I remember in Fallout 3, I think it was, entering an old school building. As I explored it, I ended up in a room with cages in it. And what was clearly butchered children. Signs of other such horrific violence. When I found the raiders in the school who obviously committed the atrocities I put away my long range rifle and my sniper approach and pulled out a shotgun and tried to first cripple every raider I could before killing them. My rage was visceral. There was no story, not part of a quest, just something planted by Bethesda that I found.
I love both approaches. ;)
robc04
4571
I’d agree that Bethesda’s approach could be awesome if the way the world responded to you was more fleshed out. If you could be the character of your choosing and have the people of the world react in a believable way based on you actions, that would be awesome. Sure there may be things to make one faction like you more or less, but the world feels very broad but shallow.
That doesn’t mean exploring Skyrim can’t be rewarding in its own way, but it always feels like a movie set where there is an initial appearance of detail and depth, but then you realize there are just cardboard cutouts where you thought there were people with depth. That said, the actual physical world of Skyrim is incredible.
JeffL
4572
Yeah, I think the reason it works better in some ways in Fallout - I’m not the savior of the world like in Skyrim. I’m just some loner guy wandering the world, No reason everyone in the Fallout world should know who I am.
I loved Skyrim, but let’s face it, you’re practically a god who saved the world. You shouldn’t be able to go anywhere or approach anyone without being treated with awe, especially later in the game,
Bethesda’s level designers and their workflow are world-class. Everyone else there, unfortunately, seems to be just above modder-level quality.
Yeah, I was wondering about this. It would be really interesting to see how they organized it and then more importantly tested it.
I know 7 or 8 years ago I thought horse armor, micro transactions and DLC was The Devil. Now I see games as a service, don’t blink an eye at the new model. And I would be really excited for them to announce an additional DLC for FO4. What a weird world it has become. :)

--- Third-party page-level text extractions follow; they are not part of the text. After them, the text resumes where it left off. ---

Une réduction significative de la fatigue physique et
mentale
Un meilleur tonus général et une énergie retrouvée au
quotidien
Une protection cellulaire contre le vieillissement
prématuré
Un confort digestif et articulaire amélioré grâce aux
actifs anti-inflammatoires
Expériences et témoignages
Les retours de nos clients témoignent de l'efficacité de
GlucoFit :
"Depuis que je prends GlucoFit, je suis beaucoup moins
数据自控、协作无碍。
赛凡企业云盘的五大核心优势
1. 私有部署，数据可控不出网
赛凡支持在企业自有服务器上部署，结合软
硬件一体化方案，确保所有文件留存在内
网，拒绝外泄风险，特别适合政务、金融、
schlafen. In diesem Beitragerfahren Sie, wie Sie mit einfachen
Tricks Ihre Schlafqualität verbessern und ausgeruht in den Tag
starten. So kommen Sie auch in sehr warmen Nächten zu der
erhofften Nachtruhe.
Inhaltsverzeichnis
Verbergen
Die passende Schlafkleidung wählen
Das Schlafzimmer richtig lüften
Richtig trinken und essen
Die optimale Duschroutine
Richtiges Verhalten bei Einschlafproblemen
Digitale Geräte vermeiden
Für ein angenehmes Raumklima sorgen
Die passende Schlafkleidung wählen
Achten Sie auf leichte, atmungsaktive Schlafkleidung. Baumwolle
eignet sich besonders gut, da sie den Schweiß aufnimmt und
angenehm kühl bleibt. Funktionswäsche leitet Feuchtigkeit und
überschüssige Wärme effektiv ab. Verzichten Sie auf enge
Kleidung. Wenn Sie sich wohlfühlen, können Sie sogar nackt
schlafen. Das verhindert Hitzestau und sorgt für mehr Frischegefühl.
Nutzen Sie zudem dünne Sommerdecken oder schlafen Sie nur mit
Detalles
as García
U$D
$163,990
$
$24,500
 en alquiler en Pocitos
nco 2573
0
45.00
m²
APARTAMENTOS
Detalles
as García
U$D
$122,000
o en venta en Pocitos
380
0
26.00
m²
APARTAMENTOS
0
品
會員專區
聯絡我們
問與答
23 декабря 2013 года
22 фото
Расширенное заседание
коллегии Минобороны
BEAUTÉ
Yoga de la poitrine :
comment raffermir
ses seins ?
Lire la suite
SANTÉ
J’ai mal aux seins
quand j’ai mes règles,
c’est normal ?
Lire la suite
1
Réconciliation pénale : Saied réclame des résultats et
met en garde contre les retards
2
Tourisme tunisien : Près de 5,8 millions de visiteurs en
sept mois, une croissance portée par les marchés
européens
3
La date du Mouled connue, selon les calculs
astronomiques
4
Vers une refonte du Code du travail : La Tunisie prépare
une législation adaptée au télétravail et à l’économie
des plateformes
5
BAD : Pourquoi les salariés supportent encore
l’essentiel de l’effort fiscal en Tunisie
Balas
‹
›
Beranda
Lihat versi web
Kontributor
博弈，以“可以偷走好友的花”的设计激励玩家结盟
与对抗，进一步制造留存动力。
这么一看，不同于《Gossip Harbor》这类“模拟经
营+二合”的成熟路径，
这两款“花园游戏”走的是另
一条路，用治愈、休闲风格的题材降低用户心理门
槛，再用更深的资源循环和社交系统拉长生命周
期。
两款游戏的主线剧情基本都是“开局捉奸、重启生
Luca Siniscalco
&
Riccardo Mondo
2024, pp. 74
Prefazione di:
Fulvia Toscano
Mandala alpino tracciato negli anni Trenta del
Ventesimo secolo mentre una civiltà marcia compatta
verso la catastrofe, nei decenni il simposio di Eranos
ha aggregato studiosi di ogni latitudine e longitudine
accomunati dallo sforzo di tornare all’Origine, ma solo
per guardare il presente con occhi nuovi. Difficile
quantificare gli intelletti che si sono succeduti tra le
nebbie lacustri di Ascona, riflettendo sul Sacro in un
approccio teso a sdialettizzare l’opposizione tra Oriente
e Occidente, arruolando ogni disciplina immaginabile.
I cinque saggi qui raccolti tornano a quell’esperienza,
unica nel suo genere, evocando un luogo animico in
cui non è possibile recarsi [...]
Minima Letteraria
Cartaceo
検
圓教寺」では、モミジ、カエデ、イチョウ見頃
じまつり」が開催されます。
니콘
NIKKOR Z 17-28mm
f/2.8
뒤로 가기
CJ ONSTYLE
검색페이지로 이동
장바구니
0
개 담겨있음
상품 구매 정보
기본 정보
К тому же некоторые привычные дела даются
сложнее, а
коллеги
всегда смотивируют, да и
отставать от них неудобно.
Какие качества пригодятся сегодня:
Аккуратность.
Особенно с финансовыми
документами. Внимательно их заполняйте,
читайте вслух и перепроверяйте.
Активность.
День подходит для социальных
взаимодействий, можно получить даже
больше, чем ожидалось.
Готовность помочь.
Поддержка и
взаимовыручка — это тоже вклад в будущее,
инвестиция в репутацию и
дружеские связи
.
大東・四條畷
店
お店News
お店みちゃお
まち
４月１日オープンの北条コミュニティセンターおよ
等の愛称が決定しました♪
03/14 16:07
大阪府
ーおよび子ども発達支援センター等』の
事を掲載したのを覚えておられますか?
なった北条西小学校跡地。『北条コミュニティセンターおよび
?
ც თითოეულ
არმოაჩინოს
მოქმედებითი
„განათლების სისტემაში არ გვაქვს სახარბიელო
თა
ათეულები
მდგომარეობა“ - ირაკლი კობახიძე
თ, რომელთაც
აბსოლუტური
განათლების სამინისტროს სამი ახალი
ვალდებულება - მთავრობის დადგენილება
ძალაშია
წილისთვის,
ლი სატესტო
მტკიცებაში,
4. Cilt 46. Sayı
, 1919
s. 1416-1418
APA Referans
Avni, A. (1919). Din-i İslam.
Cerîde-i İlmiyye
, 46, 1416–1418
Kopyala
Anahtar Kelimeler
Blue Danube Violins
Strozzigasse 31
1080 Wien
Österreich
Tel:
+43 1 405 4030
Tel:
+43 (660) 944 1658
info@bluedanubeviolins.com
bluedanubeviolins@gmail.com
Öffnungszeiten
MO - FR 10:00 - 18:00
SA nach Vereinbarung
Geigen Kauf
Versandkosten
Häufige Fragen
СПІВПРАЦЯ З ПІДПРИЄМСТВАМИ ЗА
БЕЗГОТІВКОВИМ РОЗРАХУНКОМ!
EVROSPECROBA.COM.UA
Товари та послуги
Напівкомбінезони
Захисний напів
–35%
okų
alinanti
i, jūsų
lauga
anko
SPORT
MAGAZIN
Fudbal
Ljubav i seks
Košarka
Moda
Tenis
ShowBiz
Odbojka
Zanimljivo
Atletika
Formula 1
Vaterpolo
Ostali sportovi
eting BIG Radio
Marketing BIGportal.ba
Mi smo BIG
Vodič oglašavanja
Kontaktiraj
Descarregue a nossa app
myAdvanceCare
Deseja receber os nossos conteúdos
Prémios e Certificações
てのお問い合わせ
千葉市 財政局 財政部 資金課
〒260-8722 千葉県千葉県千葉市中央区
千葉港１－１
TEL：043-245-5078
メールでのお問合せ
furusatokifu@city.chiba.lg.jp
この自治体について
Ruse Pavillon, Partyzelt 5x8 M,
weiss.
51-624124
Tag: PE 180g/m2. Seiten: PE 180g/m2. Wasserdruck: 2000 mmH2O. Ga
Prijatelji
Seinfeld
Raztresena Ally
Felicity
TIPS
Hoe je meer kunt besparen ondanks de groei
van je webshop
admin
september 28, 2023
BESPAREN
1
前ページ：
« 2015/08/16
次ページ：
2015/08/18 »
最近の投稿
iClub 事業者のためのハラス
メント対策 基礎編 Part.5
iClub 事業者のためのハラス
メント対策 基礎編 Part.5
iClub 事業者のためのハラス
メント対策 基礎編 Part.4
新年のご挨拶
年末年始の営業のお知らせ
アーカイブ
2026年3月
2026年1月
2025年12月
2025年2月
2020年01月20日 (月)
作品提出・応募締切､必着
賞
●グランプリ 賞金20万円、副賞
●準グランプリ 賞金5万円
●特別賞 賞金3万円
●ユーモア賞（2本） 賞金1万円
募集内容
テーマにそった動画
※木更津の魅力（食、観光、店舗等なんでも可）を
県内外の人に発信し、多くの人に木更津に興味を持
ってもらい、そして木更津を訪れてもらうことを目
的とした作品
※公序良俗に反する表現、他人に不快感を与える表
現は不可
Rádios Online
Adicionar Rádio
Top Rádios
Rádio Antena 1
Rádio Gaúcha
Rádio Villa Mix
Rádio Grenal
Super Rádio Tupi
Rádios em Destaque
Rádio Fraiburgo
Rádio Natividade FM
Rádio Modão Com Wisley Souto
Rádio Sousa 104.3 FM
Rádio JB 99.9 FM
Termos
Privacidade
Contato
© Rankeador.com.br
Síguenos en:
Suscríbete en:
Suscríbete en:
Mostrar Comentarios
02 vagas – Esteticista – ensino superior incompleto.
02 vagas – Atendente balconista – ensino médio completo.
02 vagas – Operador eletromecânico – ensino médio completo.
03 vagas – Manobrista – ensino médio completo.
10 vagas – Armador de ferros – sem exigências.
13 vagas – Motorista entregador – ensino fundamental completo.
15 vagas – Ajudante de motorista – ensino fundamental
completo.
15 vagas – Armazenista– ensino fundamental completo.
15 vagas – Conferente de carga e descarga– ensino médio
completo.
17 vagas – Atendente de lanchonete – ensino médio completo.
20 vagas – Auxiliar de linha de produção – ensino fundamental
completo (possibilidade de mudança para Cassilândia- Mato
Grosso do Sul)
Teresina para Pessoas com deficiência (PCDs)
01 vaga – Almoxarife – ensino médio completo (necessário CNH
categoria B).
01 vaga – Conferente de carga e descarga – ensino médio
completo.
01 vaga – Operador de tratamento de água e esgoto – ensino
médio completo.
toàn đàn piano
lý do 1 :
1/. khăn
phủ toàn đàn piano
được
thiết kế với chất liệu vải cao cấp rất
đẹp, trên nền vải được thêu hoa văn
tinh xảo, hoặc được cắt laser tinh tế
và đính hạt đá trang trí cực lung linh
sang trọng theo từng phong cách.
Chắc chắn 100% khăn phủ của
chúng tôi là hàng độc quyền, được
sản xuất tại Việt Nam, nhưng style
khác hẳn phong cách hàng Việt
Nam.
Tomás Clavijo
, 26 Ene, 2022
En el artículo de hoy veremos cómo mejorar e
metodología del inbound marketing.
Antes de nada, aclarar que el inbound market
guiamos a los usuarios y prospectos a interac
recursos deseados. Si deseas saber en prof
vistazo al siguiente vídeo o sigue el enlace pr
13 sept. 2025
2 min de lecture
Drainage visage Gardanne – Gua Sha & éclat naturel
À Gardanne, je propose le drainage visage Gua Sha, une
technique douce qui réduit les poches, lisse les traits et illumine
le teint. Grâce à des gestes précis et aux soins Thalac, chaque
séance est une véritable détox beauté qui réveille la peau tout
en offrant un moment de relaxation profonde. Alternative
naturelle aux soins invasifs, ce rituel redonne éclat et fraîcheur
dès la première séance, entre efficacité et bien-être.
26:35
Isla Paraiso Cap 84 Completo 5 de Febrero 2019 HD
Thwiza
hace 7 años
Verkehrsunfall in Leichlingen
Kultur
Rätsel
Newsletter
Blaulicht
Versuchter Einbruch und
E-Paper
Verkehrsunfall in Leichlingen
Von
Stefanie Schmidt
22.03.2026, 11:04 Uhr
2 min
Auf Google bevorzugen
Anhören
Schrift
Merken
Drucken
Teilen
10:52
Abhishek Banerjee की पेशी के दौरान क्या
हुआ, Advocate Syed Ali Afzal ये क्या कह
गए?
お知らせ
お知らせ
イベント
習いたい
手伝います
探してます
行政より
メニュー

So, 468 hours and another main quest run finished. This time, I chose the Institute again, as really, it’s the best long-term solution especially if I’m in charge. I just wish the there was actual RPG stuff that would let me shape this the way I want it, but w/e. I’ve done the other options in the past, but none of them really worked well for me either, especially the insistence on leaving a huge radioactive crater in the center of Boston. Not to mention the logical and philosophical problems of the Railroad’s approach, and the crypto-fascism of the BoS.
I do have to say Strong may well have the best lines of any NPC companions.
ShivaX
4576
The Bozar disagrees. But it also didn’t require it’s own separate skill for no good reason.
I tried some Survival but while I appreciate some of the aspects of the increased difficulty, having to constantly manage food and drink sucks, in any game that has it. So I think I’ll ditch that.
I’ve considered it as well but no fast travel would seem to be a recipe for tediousness since getting to the good stuff at all the POI’s would really be an arduous process. A lot of the quests require criss cross map traversal especially the radiant ones. I’ve got a railroad radiant quest that wants me to go to Far Harbor to clear out a safe house and I’ve barely scratched the surface of the game.